Диана стояла перед узким, темноватым переулком в Старом Дели. Запах кардамона, жасмина и вековой пыли смешивался с едкой вонью сточной канавы где-то рядом. Над головой висела смертоносная паутина проводов. Гул базара Чандни-Чоук оглушал, превращаясь в сплошной низкий рокот. Людской поток толкал ее, задевая плечами, локтями.
"Синяя дверь. Neela darwaza. Где же она?" — мысль пронеслась сквозь шум, острая и настойчивая.

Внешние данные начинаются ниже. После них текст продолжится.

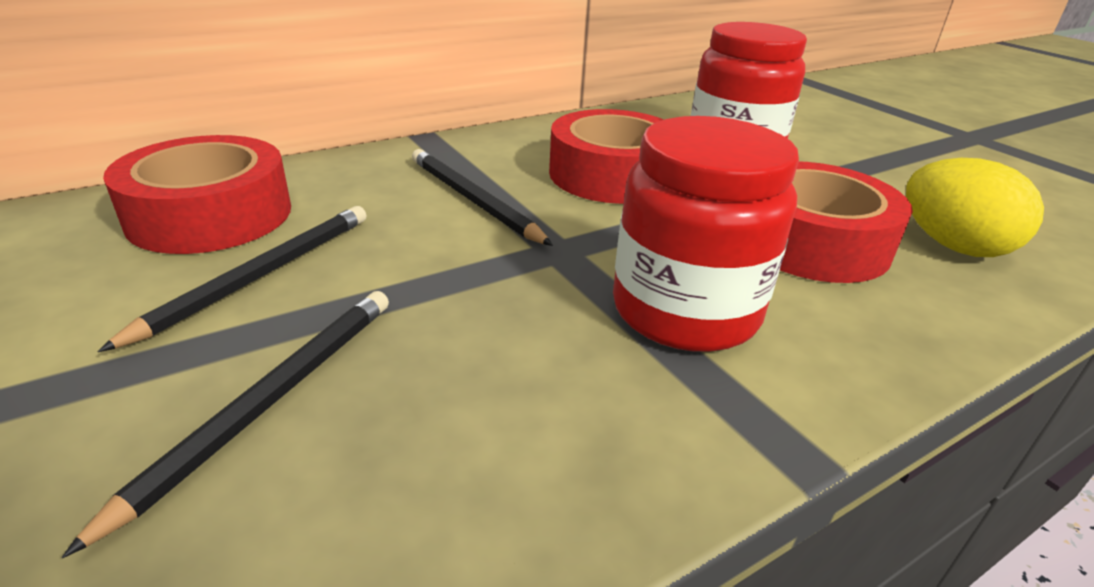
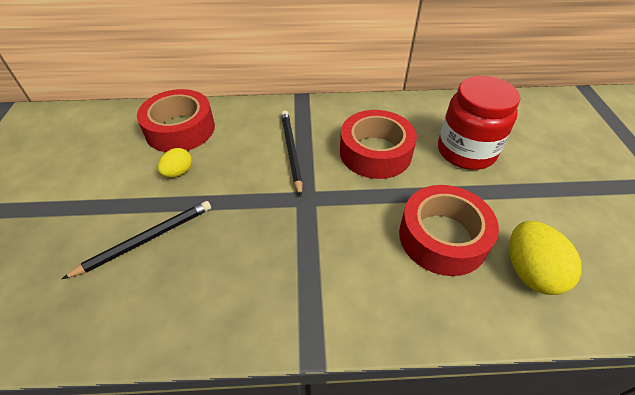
camera: 30 degrees right, 15 degrees up
black pencil [97,206,367,352] -> yellow egg [158,148,192,178]
red jar [613,116,799,352] -> none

Суреш остался позади, в своем желтом "Амбассадоре", его предупреждение "Gharam jagah hai!" — "Горячее место!" — звенело в ушах громче клаксонов. "Опасное? Или просто людное? Почему он так нервничал?"
Она протиснулась мимо груды мешков, из которых сыпался красный порошок чили, остро щипавший глаза. Обогнула деревянную тележку с горшками. Мимо нее пронесли что-то тяжелое, завернутое в грязную мешковину. Взгляд лихорадочно скользил по фасадам: выцветшая краска, облупившаяся штукатурка, ржавые решетки, темные проемы лавок. Сердце колотилось где-то в горле, каждый вдох был коротким, прерывистым, наполненным пылью и чужими запахами. Внутренний свет, тот самый, что сиял на море, сжался до крошечной, трепещущей точки. "Что я делаю? Это безумие. По смутной наводке… в этом аду…"
И вдруг она увидела ее. Неяркую, выцветшую от солнца и времени, но несомненно синюю. Дверь. Вросшую в стену старого, обшарпанного здания, под нависающим балконом, увешанным бельем. Ни вывески, ни таблички. Просто синяя дверь.
Диана замерла. Весь шум, весь гул, вся пыльная ярость Старого Дели словно отступили на мгновение. Осталась только эта дверь. И тишина внутри нее — гулкая, звенящая от напряжения. Рука сама потянулась к груди, к сумке, где лежал блокнот цвета морской волны. Твердый уголок упирался в ладонь, напоминая о цели, о пути, о Манише. "Фавори Прима… Стамбул… этот адрес… все привело сюда. К этой двери."
Она сделала шаг вперед. Пыль хрустнула под сандалиями. Звук показался невероятно громким в ее приглушенном мире. Сердце бешено колотилось, кровь стучала в висках. Страх был холодным и липким, обволакивающим. "Что за ней? Кто за ней? Знание? Опасность? Пустота?" Предупреждение Суреша вспыхнуло ярко: "Gharam jagah hai! Быстро!"
Ее рука, будто сама по себе, поднялась. Пальцы сжались в кулак. Она замерла в сантиметре от потертой синей краски. Дыхание перехватило. Весь ее путь — бегство из Калининграда, откровения Кёльна, покой моря, тигель Дели — сжался в эту одну точку перед синей дверью. Мир завис. Она собрала всю свою волю, всю оставшуюся кроху света внутри, весь страх и всю надежду. И постучала. Три раза. Твердо. Громко. Звук ударов по дереву отдался эхом в ее собственной груди, гулким и окончательным. Она затаила дыхание, вжавшись в стену, готовая ко всему и одновременно — ни к чему. Дверь в неизвестность была перед ней. Сага висела на волоске.
Глава 19
Тишина за синей дверью была не пустотой, а плотной, осязаемой субстанцией, вязкой и тяжелой. Она давила на барабанные перепонки после оглушительного рева Чандни-Чоук. Диана стояла, прижавшись спиной к шершавой, прохладной от тени стене старого дома. Шероховатость камня ощущалась даже сквозь тонкую ткань ее блузки. Пот, смешанный с пылью Дели, образовывал липкие дорожки на висках и шее. Ее кулак, только что стучавший в дверь, все еще был сжат, костяшки побелели. В ушах стучала кровь, гулко отдаваясь в такт учащенному сердцебиению.
Ничего. Ни звука. Только этот гнетущий гул извне, приглушенный дверью. Пустота? Заброшенность? Или… ловушка? Мысль пронеслась остро, как лезвие. Предупреждение Суреша — «Гхарэм джагах хай!» — «Горячее место!» — вспыхнуло в сознании ярко-красным сигналом. Холодный прилив страха сжал горло, перехватывая дыхание. Надо уходить. Сейчас. Пока не поздно. Что я вообще думала? Следовать за смутной наводкой в этом… этом аду?